Mexican government to use church atriums for gun surrender program to combat violence

The atriums of Mexican Catholic churches will be used for the voluntary surrender of weapons in exchange for economic and legal incentives as part of a plan announced on Tuesday by the government to reduce violence.

According to the Mexican government, there is a link between the illegal trafficking of weapons—almost entirely coming from the United States—and the spiral of criminal violence that has plagued the country since late 2006, when a controversial military anti-drug offensive was launched.

“The idea is to set up areas in the church atriums where people can voluntarily surrender their weapons, and in return, they will receive financial resources based on the weapon they are turning in,” explained President Claudia Sheinbaum during her regular press conference.

The left-wing leader emphasized that the program, called “Yes to Disarmament, Yes to Peace,” guarantees that those who surrender their weapons will not face any “investigation.”

“What we want is to disarm. This will be implemented next year. We also did it in Mexico City, and it had significant results,” added the former mayor of the capital, with a population of 9.2 million.

The disarmament plan is part of the government’s “comprehensive security strategy,” one of whose pillars is promoting a culture of peace, especially in regions severely affected by organized crime violence, Sheinbaum pointed out.

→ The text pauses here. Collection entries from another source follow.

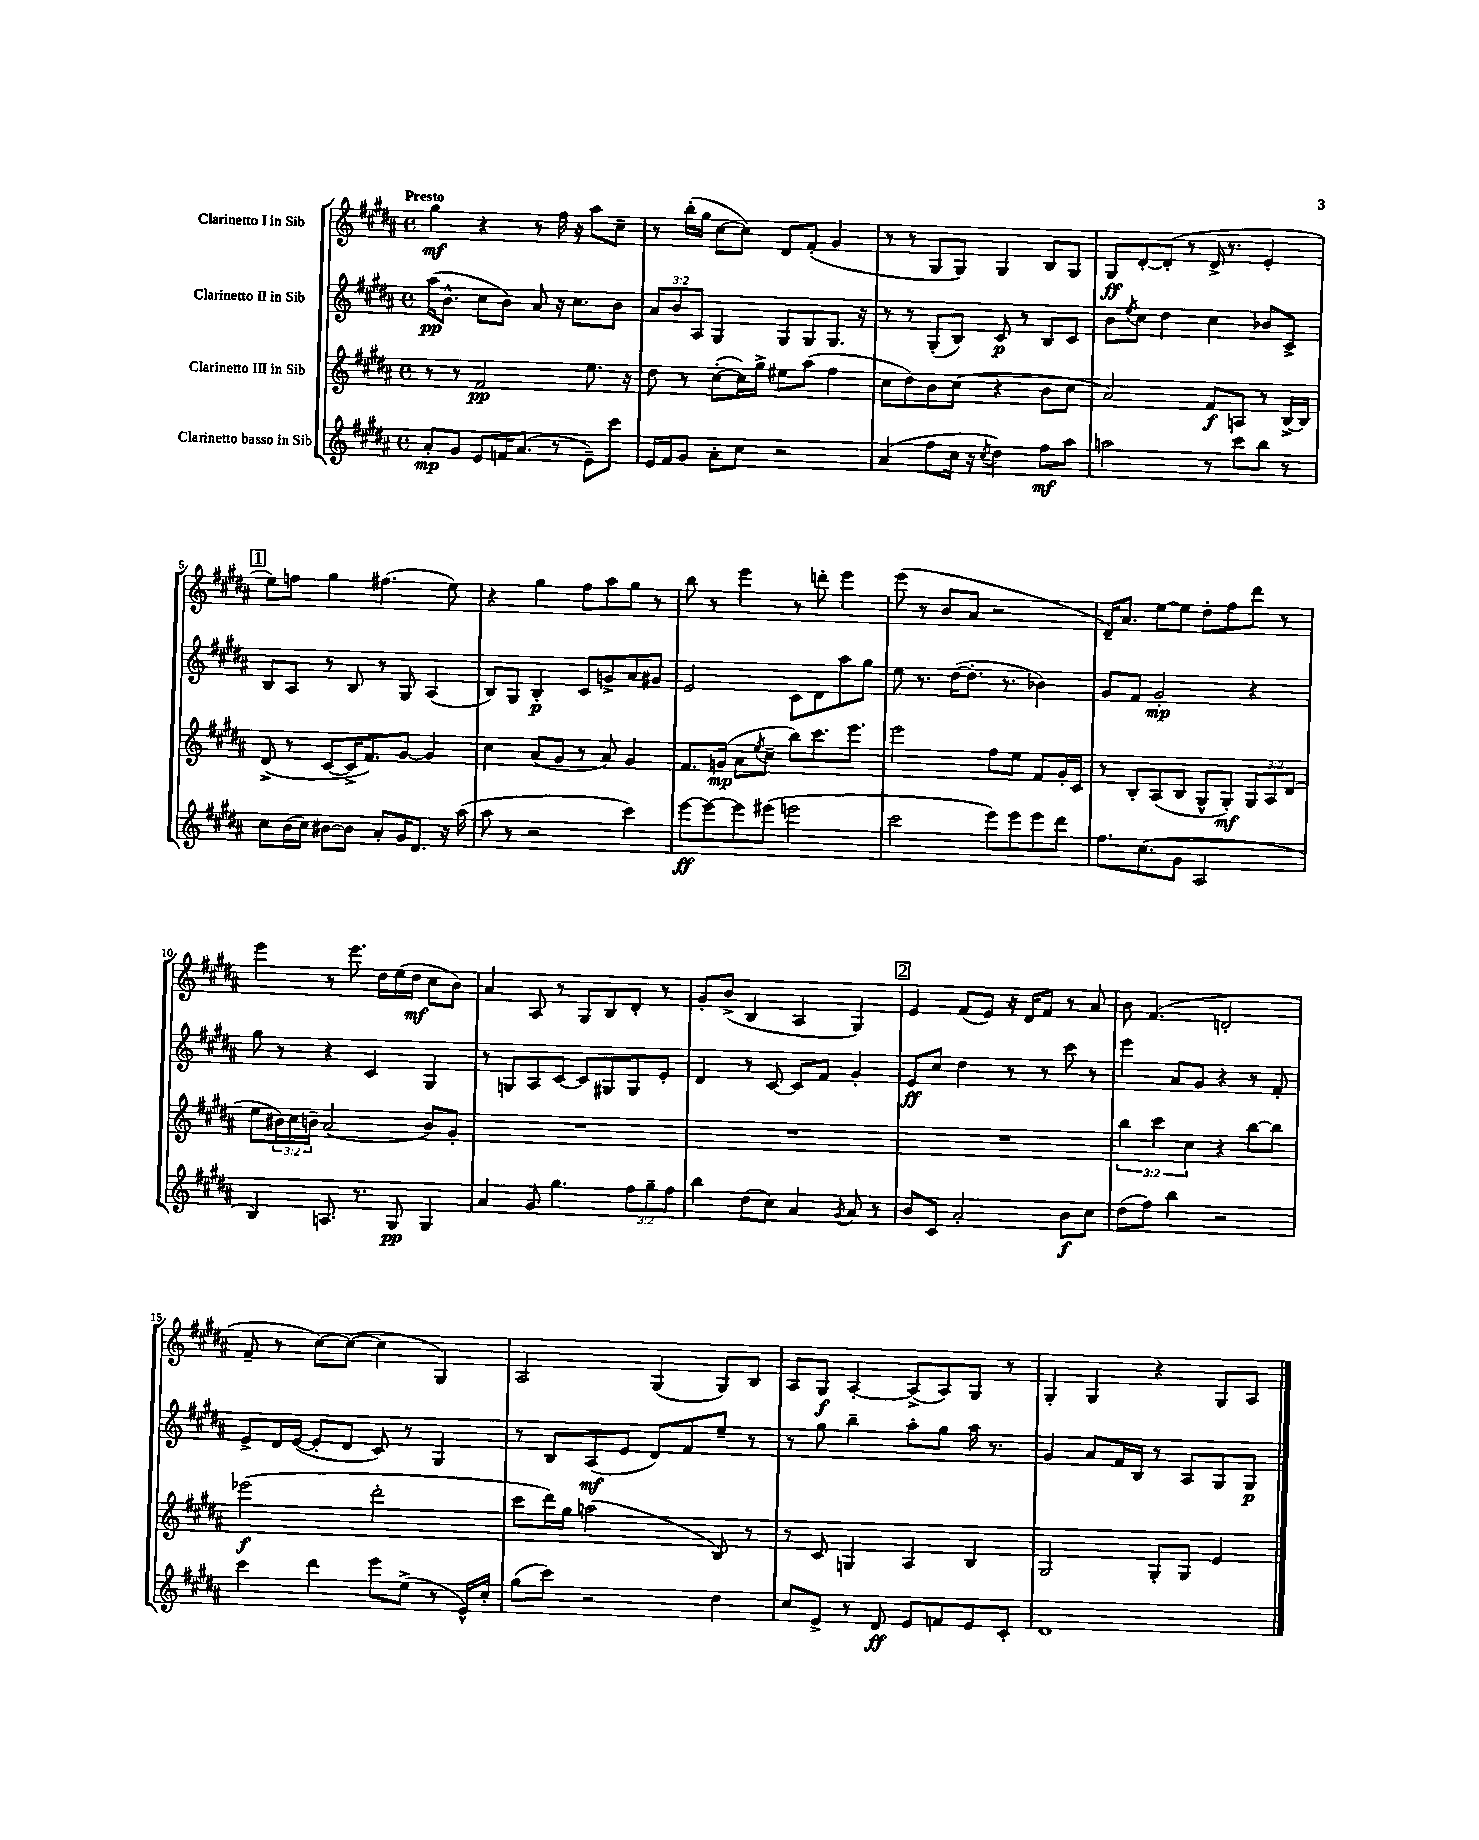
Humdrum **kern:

**kern	**kern	**kern	**kern
*staff4	*staff3	*staff2	*staff1
*clefG2	*clefG2	*clefG2	*clefG2
*k[f#c#g#d#a#]	*k[f#c#g#d#a#]	*k[f#c#g#d#a#]	*k[f#c#g#d#a#]
*M4/4	*M4/4	*M4/4	*M4/4
*met(c)	*met(c)	*met(c)	*met(c)
8a#'/L	8r	(16aa#\LK	4gg#\
.	.	8.b^^\J	.
8g#/J	8r	.	.
8e/L	2f#/	8cc#\L	4r
16f/K	.	8b\J)	.
(8.a#/J	.	.	.
.	.	8a#/	8r
8r	.	16r	16ff#\
.	.	8.cc#\L	16r
8e~\L)	8.ee\	.	8aa#\L
8ccc#\J	.	8b\J	8cc#~\J
.	16r	.	.
=	=	=	=
16e/LL	8dd#\	12a#/L	8r
16f#/J	.	.	.
.	.	12b/	.
8g#/J	8r	.	(16bb'\LL
.	.	12A#/J	.
.	.	.	16gg#\JJ
8a#'\L	([8cc#'\L	4G#/	[8cc#\L
8cc#\J	16cc#\]L)	.	8cc#\]J)
.	16gg#^\JJ	.	.
2r	8ee#\L	8G#/L	8d#/L
.	(8aa#\J	8G#/	(8f#'/J
.	4ff#\	8.G#/J	4g#/
.	.	16r	.
=	=	=	=
(4a#/	8cc#\L	8r	8r
.	8dd#\)	8r	8r
8ff#\L	8b\	(8G#'/L	8G#/L
16cc#\Jk	(8cc#\J	8B/J)	8G#/J)
16r	.	.	.
8qcc#/	.	.	.
4dd#\)	4r	8c#/	4G#/
.	.	8r	.
8ff#\L	8b\L	8B/L	8B/L
8aa#\J	8cc#\J	8c#/J	8G#/J
=	=	=	=
2aa\	2a#/)	8b\L	8G#/L
.	.	8qee/	.
.	.	8cc#\J	[8d#'/
.	.	4dd#\	(8d#'/]J
.	.	.	8r
8r	8f#/L	4cc#\	16d#^/
.	.	.	8.r
8ccc#\L	8A/J	.	.
8bb\J	8r	8b-/L	4e'/
8r	[16B^/LL	8c#^/J	.
.	16B/]JJ	.	.
=	=	=	=
8cc#\L	(8d#^/	8B/L	8ee\L)
(16b\L	8r	8A#/J	8ff\J
16cc#\JJ)	.	.	.
[8b#\L	[8c#/L	8r	4gg#\
8b#\]J	16c#^/]K	8B/	.
.	8.f#/)	.	.
8a#'/L	.	8r	(4.ff#\
16g#/K	[8g#/J	8G#/	.
8.d#/J	.	.	.
.	4g#/]	(4A#/	.
16r	.	.	8ee\)
(16aa#\	.	.	.
=	=	=	=
8aa#\	4cc#\	8B/L)	4r
8r	.	8G#/J	.
2r	(8a#/L	4B'/	4gg#\
.	8g#/J	.	.
.	8r	8c#/L	8ff#\L
.	8a#/)	8g^/	8aa#\
4ccc#\)	4g#/	8a#/	8gg#\J
.	.	8g#/J	8r
=	=	=	=
[8eee\L	8.f#/L	2e/	8bb\
8eee\_	.	.	8r
.	(16g/Jk	.	.
8eee\]	8a#\L	.	4eee\
.	8qee/	.	.
(8eee#\J	8cc#~\J	.	.
2eee\	8bb\L)	8c#\L	8r
.	8.ccc#\	8d#\	8ddd'\
.	.	8aa#\	4eee\
.	8.eee\J	.	.
.	.	8gg#\J	.
=	=	=	=
2ccc#\	2eee\	8ee\	(8eee\
.	.	8.r	8r
.	.	.	8b/L
.	.	([16dd#\LK	.
.	.	8.dd#'\]J	8a#/J
8eee\L)	8ff#\L	.	2r
.	.	8.r	.
8eee\	8ee\J	.	.
8eee\	8f#/L	4b-\)	.
8ddd#\J	16g#'/L	.	.
.	16c#/JJ	.	.
=	=	=	=
8.ff#\L	8r	8g#/L	16d#~/LK)
.	.	.	8.a#/J
.	8B'/L	8f#/J	.
(8.cc#\	.	.	.
.	(8A#/	2g#'/	[8ee\L
8g#\J	8B/J	.	8ee\]J
2A#/	8G#^^/L	.	8dd#'\L
.	8G#'/J)	.	8ff#\
.	12G#/L	4r	8ddd#\J
.	12A#/	.	.
.	.	.	8r
.	(12d#/J	.	.
=	=	=	=
4B/)	8ee\L	8gg#\	4eee\
.	24b#\L)	8r	.
.	24cc#\	.	.
.	24b~\JJ	.	.
8.A/	(2a#/	4r	8r
.	.	.	8.eee\
8.r	.	.	.
.	.	4c#/	.
.	.	.	16dd#\LL
8G#/	.	.	(16ee\
.	.	.	16dd#\JJ
4G#/	8b/L)	4G#/	8cc#\L
.	8g#'/J	.	8b\J)
=	=	=	=
4a#/	1r	8r	4a#/
.	.	8G/L	.
8g#/	.	8A#/	8A#/
4.gg#\	.	[8c#/J	8r
.	.	8c#/]L	8G#/L
.	.	8G#/	8B/
12ff#\L	.	8G#/	8d#'/J
12gg#~\	.	.	.
.	.	8e'/J	8r
12ff#\J	.	.	.
=	=	=	=
4bb\	1r	4d#/	8g#'/L
.	.	.	(8b^/J
(8dd#\L	.	8r	4B/
8cc#\J)	.	[8c#/	.
4a#/	.	8c#/]L	4A#/
.	.	8f#/J	.
8qg#/	.	.	.
8a#/	.	4g#'/	4G#/)
8r	.	.	.
=	=	=	=
8b/L	1r	8e/L	4e/
8c#/J	.	8cc#/J	.
2a#'/	.	4dd#\	(8f#/L
.	.	.	8e/J)
.	.	8r	16r
.	.	.	16d#/LK
.	.	8r	8f#/J
8b\L	.	8ccc#\	8r
8cc#\J	.	8r	8a#/
=	=	=	=
(8dd#\L	6bb\	4eee\	8b\
8ff#\J)	.	.	(4.f#/
.	6ccc#\	.	.
4bb\	.	8a#/L	.
.	6cc#\	.	.
.	.	8g#/J	.
2r	4r	4r	2d'/
.	[8bb\L	8r	.
.	8bb\]J	8f#'/	.
=	=	=	=
4ccc#\	(2eee-\	8e^/L	8f#~/
.	.	16d#/L	8r
.	.	([16e/JJ	.
4ddd#\	.	8e'/]L	[8cc#\L)
.	.	8d#/J	(8cc#\_J
8eee\L	2ddd#'\	8c#/)	4cc#\]
(8ee^\J	.	8r	.
8r	.	4G#/	4G#/)
16e^^/LL)	.	.	.
16cc#'/JJ	.	.	.
=	=	=	=
(8gg#\L	8ccc#\L	8r	2A#/
8ccc#\J)	16ddd#\L)	8B/L	.
.	16gg#\JJ	.	.
2r	(2aa\	(8A#/	.
.	.	8e/J	.
.	.	8d#/L)	(4G#/
.	.	8f#/	.
4dd#\	8B/)	8ee~/J	8G#/L)
.	8r	8r	8B/J
=	=	=	=
8cc#/L	8r	8r	8A#/L
8e^/J	8c#/	8gg#\	8G#/J
8r	4G/	4bb~\	[4A#'/
8d#/	.	.	.
8e/L	4A#/	8aa#'\L	(8A#^/]L
8f/	.	8gg#\J	8A#/)
8e/	4B/	16aa#\	8G#/J
.	.	8.r	.
8c#'/J	.	.	8r
=	=	=	=
1d#	2G#/	4g#/	4G#'/
.	.	8a#/L	4G#/
.	.	16f#/L	.
.	.	16B/JJ	.
.	8G#'/L	8r	4r
.	8G#/J	8A#/L	.
.	4e/	8G#/	8G#/L
.	.	8G#/J	8A#/J
==	==	==	==
*-	*-	*-	*-
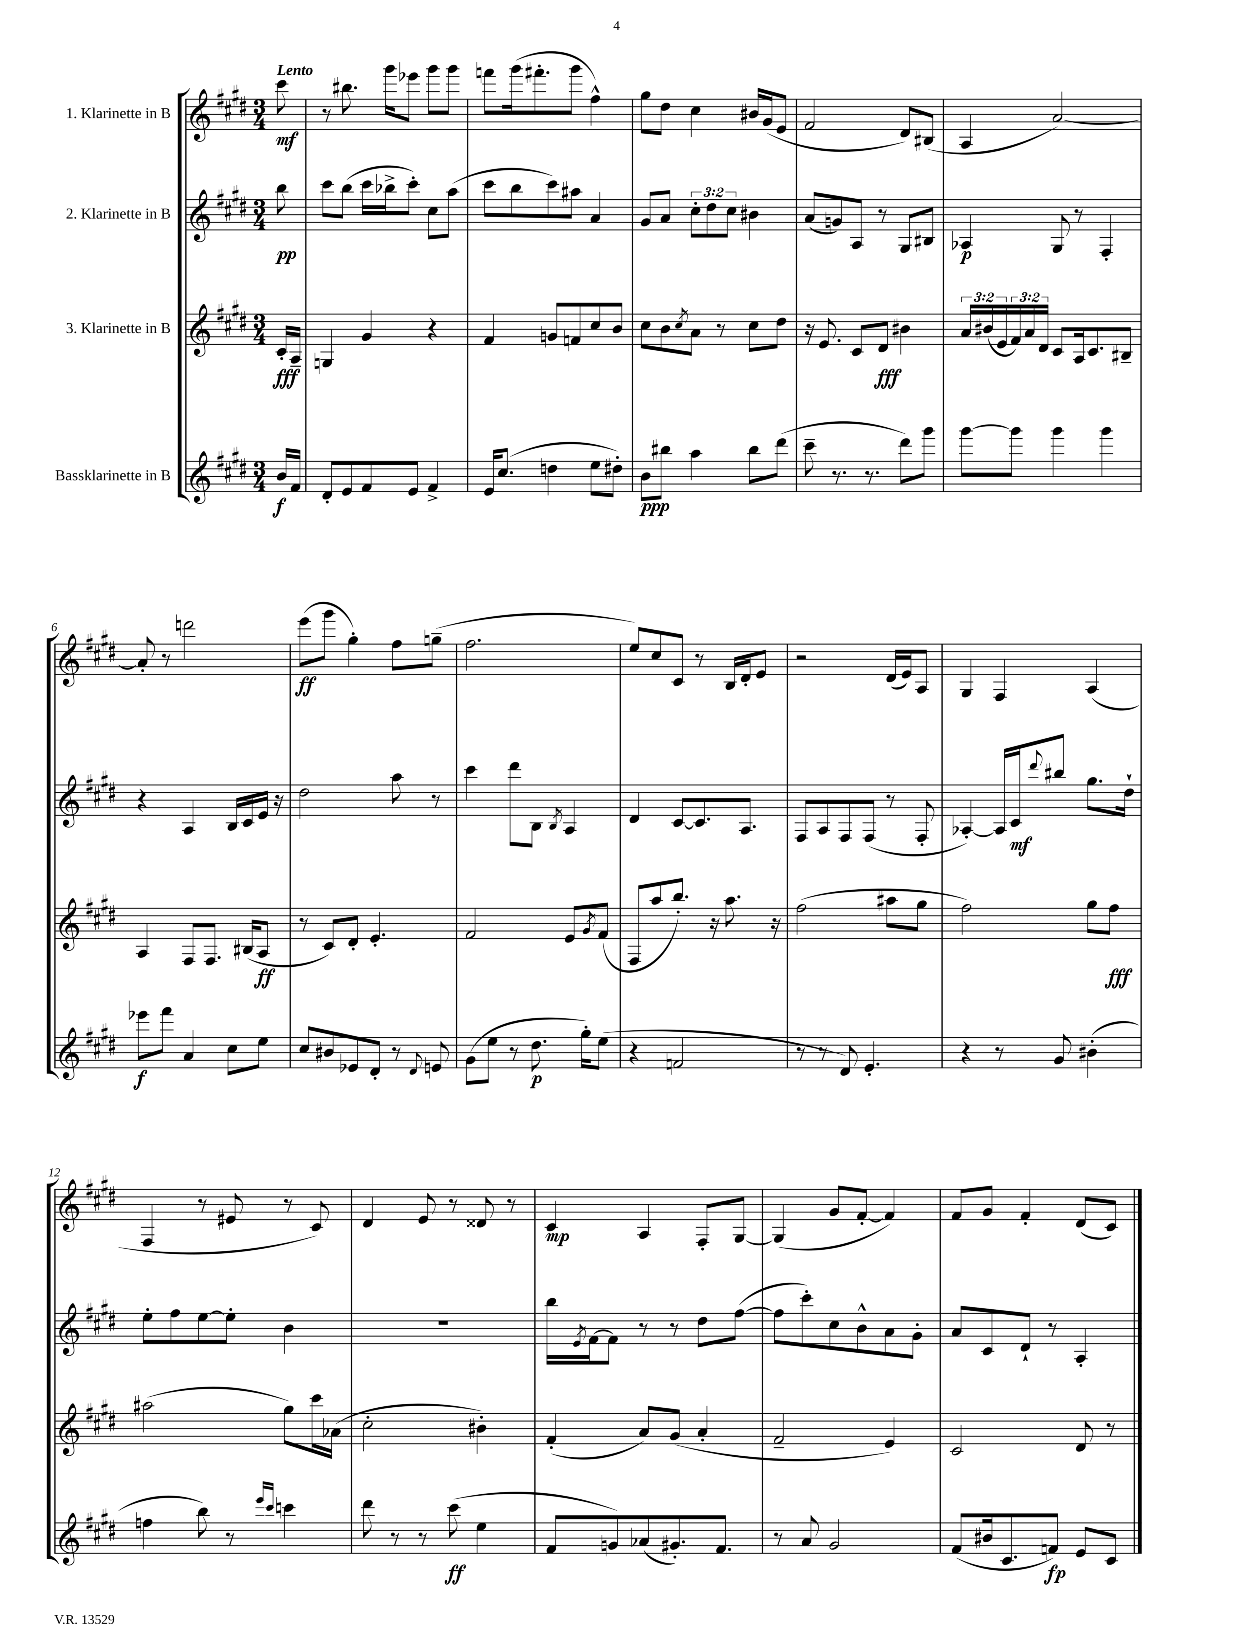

More than 450,000 people have been murdered in Mexico since the government launched its military-led anti-drug operation, alongside about 100,000 people who have gone missing.

Despite being a secular state, the Mexican Catholic Church has played a key role in efforts to contain violence, with priests acting as mediators between citizens and criminals. Several clergy members have been killed for this cause.

Just last week, the Catholic hierarchy called on cartels to declare a truce in their violent actions during the celebration of the Virgin of Guadalupe on December 12 and the upcoming Christmas holidays.